Many security solutions today use AI to spot trouble before an attack begins. Nastassi gives a poignant example with threat detection. On average, 50 to 60 percent of security incidents are potentially false positives or benign, he said. Instead of working for hours on non-issues, machine learning can speed up the process by running these events through an algorithm, saving massive amounts of time for high priority items.

In addition, AI can match patterns and pull relevant information in a matter of seconds for in-depth analysis.

But Love cautioned that although this is effective, leaders need to make informed decisions about solutions that are advertised as AI enabled.

“AI is a hot topic of discussion at the moment. And not everything labeled AI should really be AI, especially with the increasing number of companies jumping on the AI ​​bandwagon," Love explained. "Most of today's AI offerings don't really meet AI testing. They can use technologies to analyze the data and give the results a certain set of results, but that is an algorithm, not an AI. It's not coming close to reproducing the cognitive abilities employed to automate real AI tasks."

AI goes both ways
While AI is helping organizations avoid catastrophic harm, threat actors are applying AI in nefarious ways. Nastassi said cybercriminals are using AI and automation to easily carry out large-scale attacks. Email-based attacks, social engineering, and defeating facial recognition are just some of the threats AI is bleeding.

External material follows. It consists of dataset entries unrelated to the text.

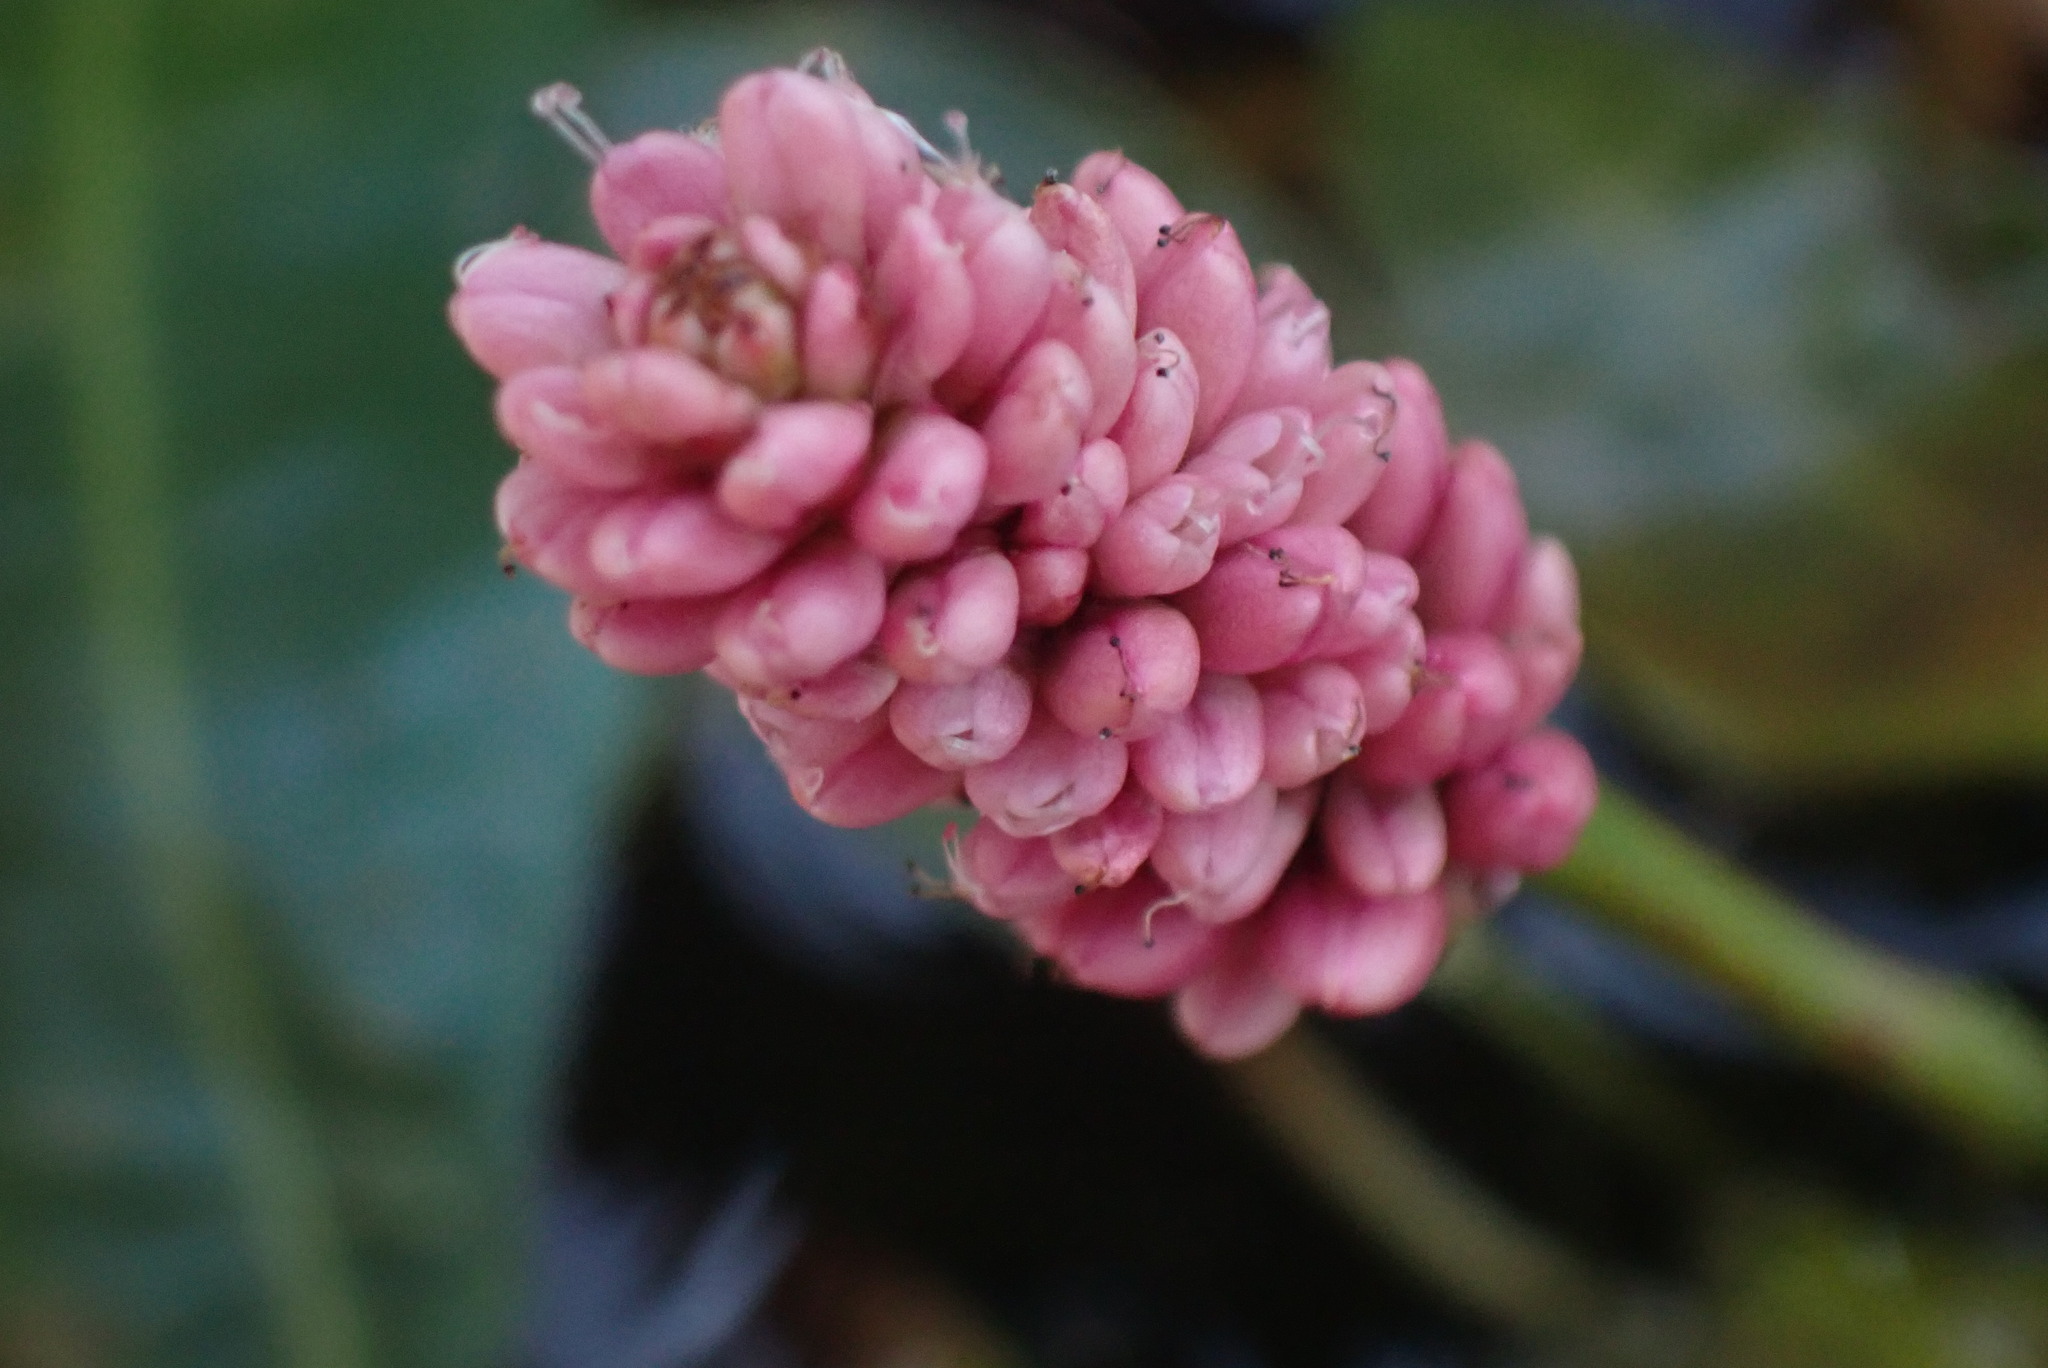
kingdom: Plantae
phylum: Tracheophyta
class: Magnoliopsida
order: Caryophyllales
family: Polygonaceae
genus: Persicaria
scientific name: Persicaria amphibia
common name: Amphibious bistort
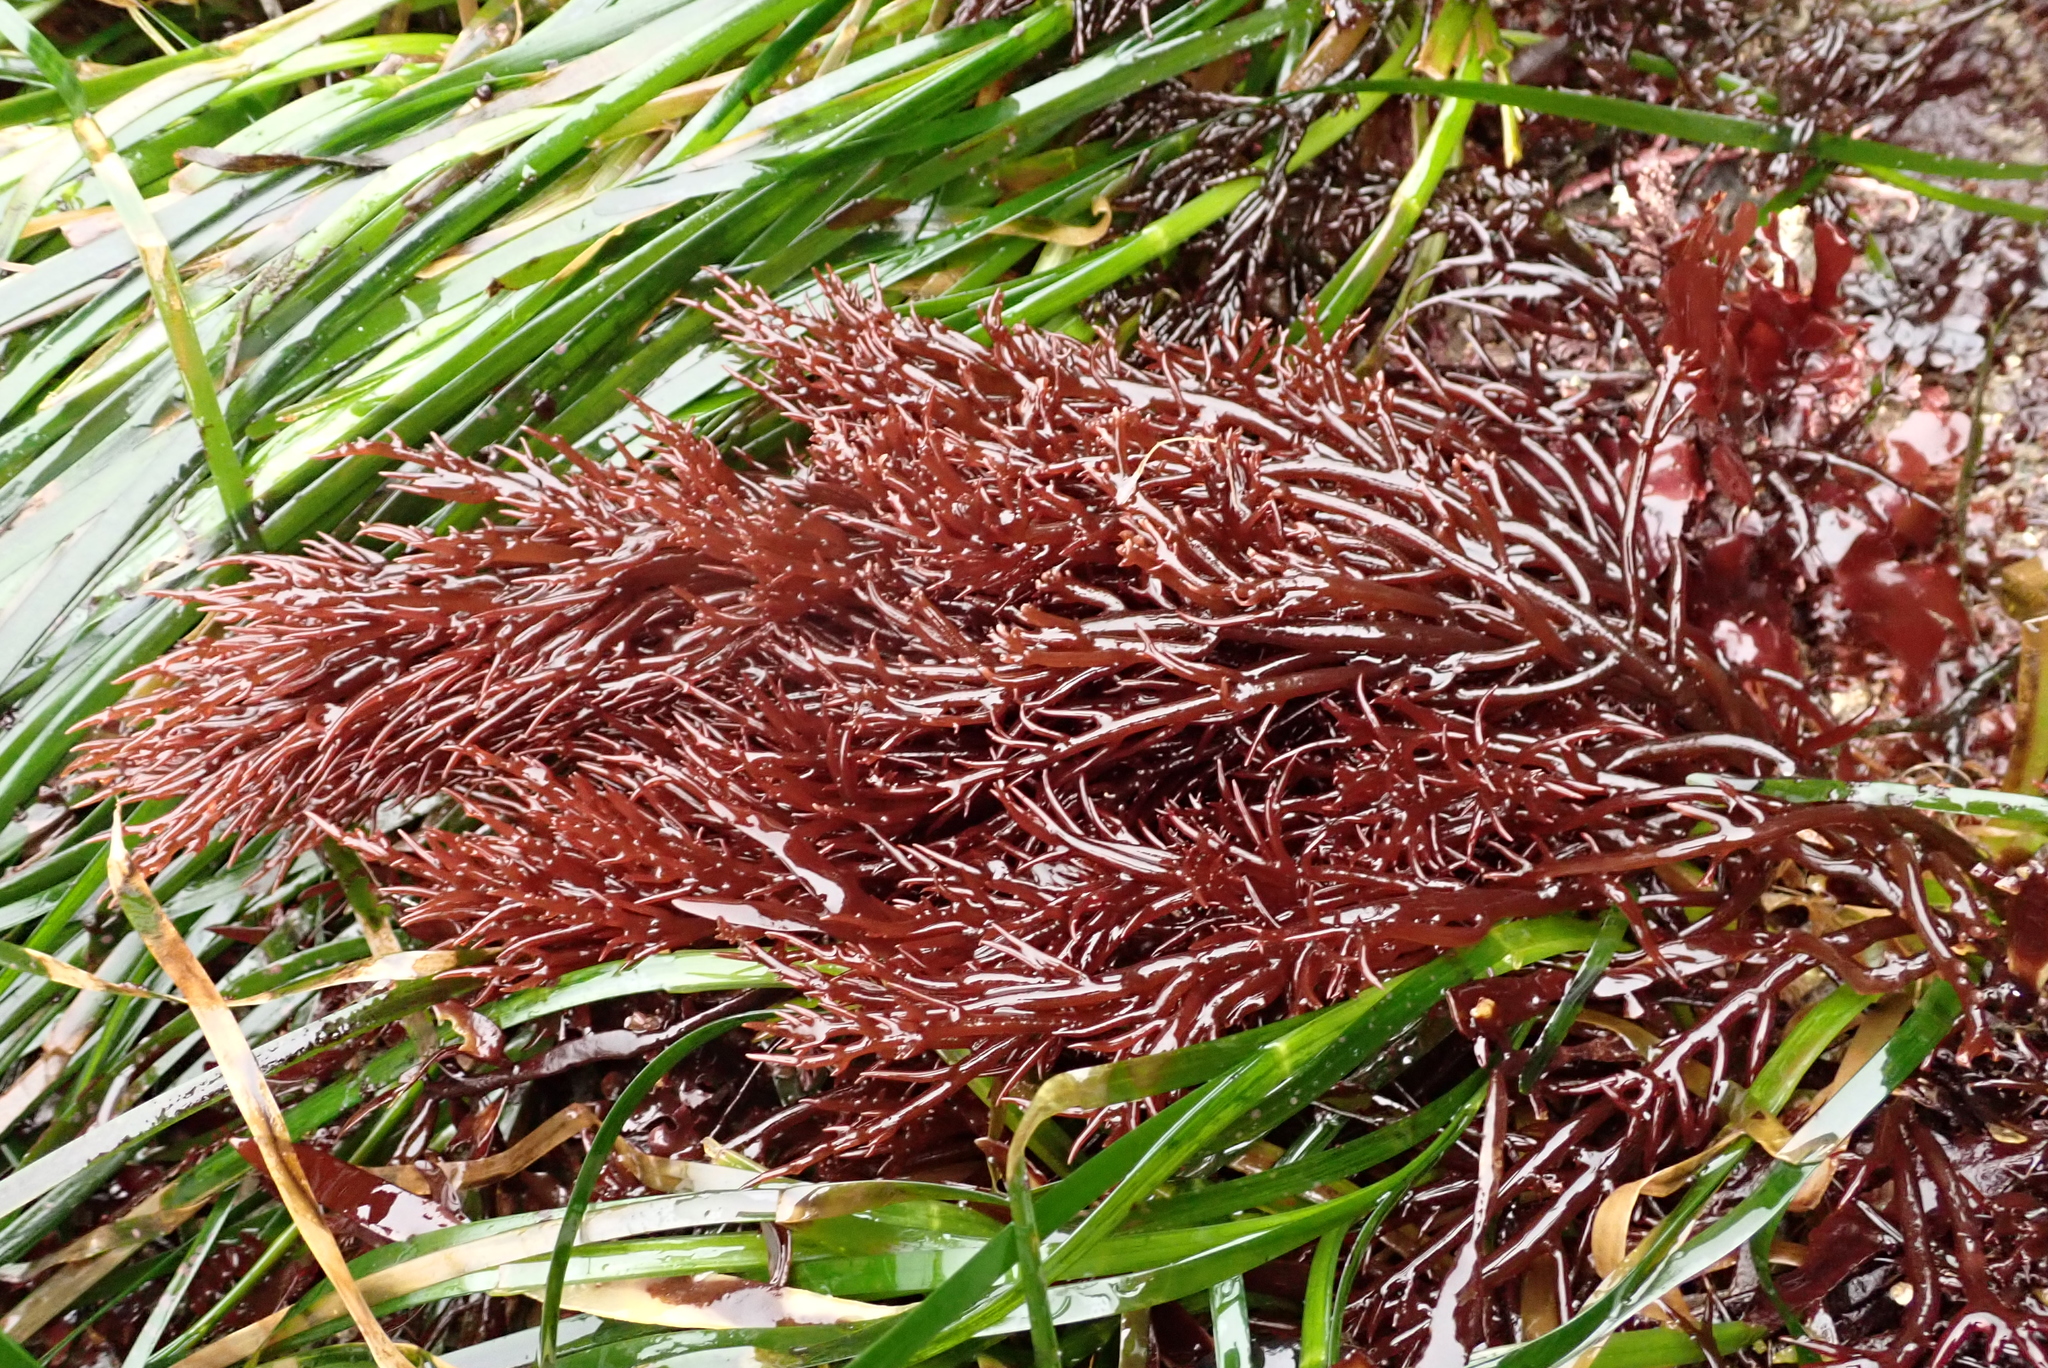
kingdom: Plantae
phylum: Rhodophyta
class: Florideophyceae
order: Gigartinales
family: Solieriaceae
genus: Sarcodiotheca
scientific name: Sarcodiotheca gaudichaudii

"Not only can I breach data from one company, I can now combine it with some publicly available information," said Adam Frank, chief technology officer for security intelligence at IBM Canada. "The content we're posting on our social media, LinkedIn, things like that. We can piece that information together, or criminals can piece it together, and then use it in a more targeted way." when they see their attacks being targeted against organizations."

Frank explained how AI has reduced the fatigue involved in creating target profiles, allowing threat actors to more easily impersonate a figure.

There is always a game of cat and mouse between cybercriminals and security researchers. Now there are many ways in which profiling techniques can be defeated. For example, security solutions can now detect deviations in user behavior and raise a flag when he or she takes an action outside of that criterion.

Transparency and choosing the right data is still the biggest hurdle for AI
It has taken a long time for AI engineers and researchers to choose the right data. Just because there is an abundance of datasets doesn't mean they are all suitable for use in training. Ali Dehghantanha, a dangerous intelligence researcher at the University of Guelph, pinned data filtering as the weakest link in successfully training AI.

"If you train it the wrong way, it's really going to do the wrong thing forever," Dehghantan said. “Unfortunately, a lot of data sources that are biased towards us are incomplete. And when you are training an engine that has learned to make these decisions automatically, you are exacerbating the problem.